Could Everything Everywhere All at Once‘s success suggest a post-quarantine sea change? Perhaps not. It could be an instance of the right film arriving at the right time, one based on a very specific experience but with universal resonance. The same PostTrak surveys found 21% of the audience to be Asian-American(a 2018 poll found that Asian-Americans account for 7% of all movie ticket buyers). That undoubtedly provided a boost, but Willmore cautions against drawing conclusions about finding an underserved audience.
“The Asian diaspora in the U.S. is vast and varied,” she says. “God knows, even as the California-raised daughter of a Chinese immigrant, I found a lot of resonance in Everything Everywhere All At Once, and also plenty of details about the Wang family’s lives that weren’t at all like mine.” “Part of the appeal of the film,” she continues, “is that it is about Asian American characters without being marketed as an Asian American film — its characters simply are, and just as relatable in all their cultural and personal specifics as anyone else.”
The more granular and accurate the details, the more real and relatable a film can seem, even to viewers without a shared cultural experience.
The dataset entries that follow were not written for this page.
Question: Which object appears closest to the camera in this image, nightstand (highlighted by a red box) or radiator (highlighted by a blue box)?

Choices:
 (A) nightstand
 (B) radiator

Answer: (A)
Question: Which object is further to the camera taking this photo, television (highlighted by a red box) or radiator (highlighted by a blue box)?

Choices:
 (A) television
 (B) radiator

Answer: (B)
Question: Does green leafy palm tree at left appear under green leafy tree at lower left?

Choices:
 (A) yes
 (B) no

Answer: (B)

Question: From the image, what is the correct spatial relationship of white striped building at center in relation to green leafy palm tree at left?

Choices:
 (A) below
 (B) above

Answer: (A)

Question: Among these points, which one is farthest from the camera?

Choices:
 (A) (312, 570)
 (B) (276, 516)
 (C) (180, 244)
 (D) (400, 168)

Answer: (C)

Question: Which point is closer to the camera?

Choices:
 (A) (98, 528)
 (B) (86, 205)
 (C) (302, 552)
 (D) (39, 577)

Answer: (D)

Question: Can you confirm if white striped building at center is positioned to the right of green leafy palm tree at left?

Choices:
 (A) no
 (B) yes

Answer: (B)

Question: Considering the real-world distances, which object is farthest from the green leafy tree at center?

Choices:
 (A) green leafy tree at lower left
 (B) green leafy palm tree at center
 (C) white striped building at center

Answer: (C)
As little as the two films otherwise have in common, Everything Everywhere All At Once is akin in that sense to another indie breakout of years past, My Big Fat Greek Wedding, which didn’t hold back on the details of Greek-American life but featured characters, themes, and situations recognisable to viewers of any background. By getting into the specifics of Evelyn’s life, like her wariness at playing host to her visiting father (James Hong), because she suspects he’ll be uncomfortable with Joy’s relation with another woman, or the cramped apartment filled with Chinese decorations she lives in above her place of business,Everything Everywhere All at Once taps into universal experiences of loneliness and parental estrangement.”
Whatever the reasons the film has connected to an unexpectedly wide audience, that connection is impossible to deny. And even if Everything Everywhere All at Once’s success might prove difficult for others to replicate, it also proves this kind of breakthrough can still be achieved, and that a comparatively little film can play alongside big budget fare like The Lost City, Morbius, Sonic the Hedgehog 2, Fantastic Beasts: The Secrets of Dumbledore, The Bad Guys, and Doctor Strange in the Multiverse of Madness. All those films topped the box office chart during Everything’s run. Most are in the process of vanishing from theatres (and many, seemingly, from memory) if they haven’t vanished already. Meanwhile, a movie about a laundromat owner’s transdimensional adventures in familial reconciliation plays on and on, challenging preconceptions about what moviegoers want and inviting other filmmakers to do the same.